Floats don’t have an unambiguous conversion to (and sometimes from) ints. Their memory representation of numbers is also wildly different from ints (see IEEE 754). Thus they have their own conversion functions, namely: @intToFloat and @floatToInt.

1 Like

This makes me wonder… How would you implement the inverse square root trick in zig (check the “overview of the code” section in that link)? It involves casting a float to a long and back.

It is not casting, it is “evil floating point bit level hacking”, i.e re-interpreting the memory at bit level.

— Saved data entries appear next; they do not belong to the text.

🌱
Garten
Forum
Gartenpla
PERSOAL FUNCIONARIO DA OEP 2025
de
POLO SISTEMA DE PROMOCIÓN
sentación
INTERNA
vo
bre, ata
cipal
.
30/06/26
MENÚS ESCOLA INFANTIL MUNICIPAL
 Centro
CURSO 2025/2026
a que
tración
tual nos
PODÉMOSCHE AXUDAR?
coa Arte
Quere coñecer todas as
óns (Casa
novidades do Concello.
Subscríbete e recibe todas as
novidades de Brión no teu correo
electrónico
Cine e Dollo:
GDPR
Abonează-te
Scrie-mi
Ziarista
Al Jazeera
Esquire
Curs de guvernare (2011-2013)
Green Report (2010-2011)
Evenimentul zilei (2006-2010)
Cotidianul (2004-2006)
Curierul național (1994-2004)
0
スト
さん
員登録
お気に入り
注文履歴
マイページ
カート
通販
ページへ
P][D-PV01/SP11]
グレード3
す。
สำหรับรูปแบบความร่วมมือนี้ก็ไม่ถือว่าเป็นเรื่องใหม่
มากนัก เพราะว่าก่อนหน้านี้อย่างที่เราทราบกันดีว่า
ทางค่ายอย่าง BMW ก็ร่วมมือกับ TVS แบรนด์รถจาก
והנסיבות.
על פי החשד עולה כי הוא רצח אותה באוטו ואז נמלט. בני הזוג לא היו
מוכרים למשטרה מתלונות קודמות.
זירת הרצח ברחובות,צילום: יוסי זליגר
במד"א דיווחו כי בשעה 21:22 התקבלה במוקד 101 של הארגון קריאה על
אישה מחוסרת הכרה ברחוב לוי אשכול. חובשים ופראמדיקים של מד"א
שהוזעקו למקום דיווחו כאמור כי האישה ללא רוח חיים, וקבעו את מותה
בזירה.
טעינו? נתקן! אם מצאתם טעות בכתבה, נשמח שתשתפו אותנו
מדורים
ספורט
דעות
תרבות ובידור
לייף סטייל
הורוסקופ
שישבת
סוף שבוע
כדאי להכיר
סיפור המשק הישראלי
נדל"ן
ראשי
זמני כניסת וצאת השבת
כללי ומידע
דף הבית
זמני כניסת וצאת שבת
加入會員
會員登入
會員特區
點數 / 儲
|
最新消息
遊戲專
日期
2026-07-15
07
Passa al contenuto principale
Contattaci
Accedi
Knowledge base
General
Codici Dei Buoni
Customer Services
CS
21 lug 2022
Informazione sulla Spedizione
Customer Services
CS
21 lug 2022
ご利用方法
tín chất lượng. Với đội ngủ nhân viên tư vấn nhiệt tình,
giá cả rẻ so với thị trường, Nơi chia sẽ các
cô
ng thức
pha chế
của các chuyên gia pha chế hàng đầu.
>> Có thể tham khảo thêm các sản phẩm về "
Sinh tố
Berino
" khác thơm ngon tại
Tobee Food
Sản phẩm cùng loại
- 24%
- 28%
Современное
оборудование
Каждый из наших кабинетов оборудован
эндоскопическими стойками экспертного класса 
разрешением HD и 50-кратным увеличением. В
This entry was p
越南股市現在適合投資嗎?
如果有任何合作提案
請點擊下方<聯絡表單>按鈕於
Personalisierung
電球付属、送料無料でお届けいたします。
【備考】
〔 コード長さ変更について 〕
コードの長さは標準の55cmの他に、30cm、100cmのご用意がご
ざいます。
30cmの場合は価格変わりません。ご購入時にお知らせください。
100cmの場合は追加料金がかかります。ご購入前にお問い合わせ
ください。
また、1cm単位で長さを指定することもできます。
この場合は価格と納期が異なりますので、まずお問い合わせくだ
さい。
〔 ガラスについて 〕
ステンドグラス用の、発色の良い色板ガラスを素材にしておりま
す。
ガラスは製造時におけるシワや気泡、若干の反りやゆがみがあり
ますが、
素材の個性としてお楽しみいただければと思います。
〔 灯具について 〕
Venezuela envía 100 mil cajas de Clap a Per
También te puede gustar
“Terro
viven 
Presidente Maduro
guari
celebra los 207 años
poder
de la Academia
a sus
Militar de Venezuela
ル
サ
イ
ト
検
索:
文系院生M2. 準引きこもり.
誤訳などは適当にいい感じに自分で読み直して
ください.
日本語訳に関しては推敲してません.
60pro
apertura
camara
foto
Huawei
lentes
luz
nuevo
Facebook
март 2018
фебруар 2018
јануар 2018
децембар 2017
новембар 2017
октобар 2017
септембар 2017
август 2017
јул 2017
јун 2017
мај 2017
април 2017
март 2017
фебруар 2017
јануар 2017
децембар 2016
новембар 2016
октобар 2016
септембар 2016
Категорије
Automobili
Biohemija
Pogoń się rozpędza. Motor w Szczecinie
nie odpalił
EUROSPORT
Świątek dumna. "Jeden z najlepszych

const std = @import("std");
const mem = std.mem;

fn fisqrt(number: f32) f32 {
    var i: i32 = 0;
    var x2: f32 = 0.0;
    var y: f32 = 0.0;
    const threehalfs = 1.5;

    x2 = number * 0.5;
    y = number;
    const i_ptr = @ptrCast(*i32, &y);
    i = i_ptr.*;
    i = 0x5f3759df - (i >> 1);
    const y_ptr = @ptrCast(*f32, &i);
    y = y_ptr.*;
    y = y * (threehalfs - ( x2 * y * y ));
    return y;

pub fn main() void {
    const x: f32 = 4;
    std.debug.print("{}\n", .{fisqrt(x)});
$ ./fisqrt 
1 Like

Yeah, that’s probably a better (more honest) way to put it :slight_smile: . Thanks for the code example – you should have kept the colorful comments in the original, though.

And with @bitCast you can really have some fun :laughing:

const std = @import("std");

fn fisqrt(number: f32) f32 {
    const y = @bitCast(f32, 0x5f3759df - (@bitCast(i32, number) >> 1));
    return y * (1.5 - ( number * 0.5 * y * y ));

pub fn main() void {
    std.debug.print("{}\n", .{fisqrt(@as(f32, 4))});

I know this goes against the Zig zen of readability over all else, but as I said, it’s just for fun!


initially i wanted to use mem.copy() but it did not fit.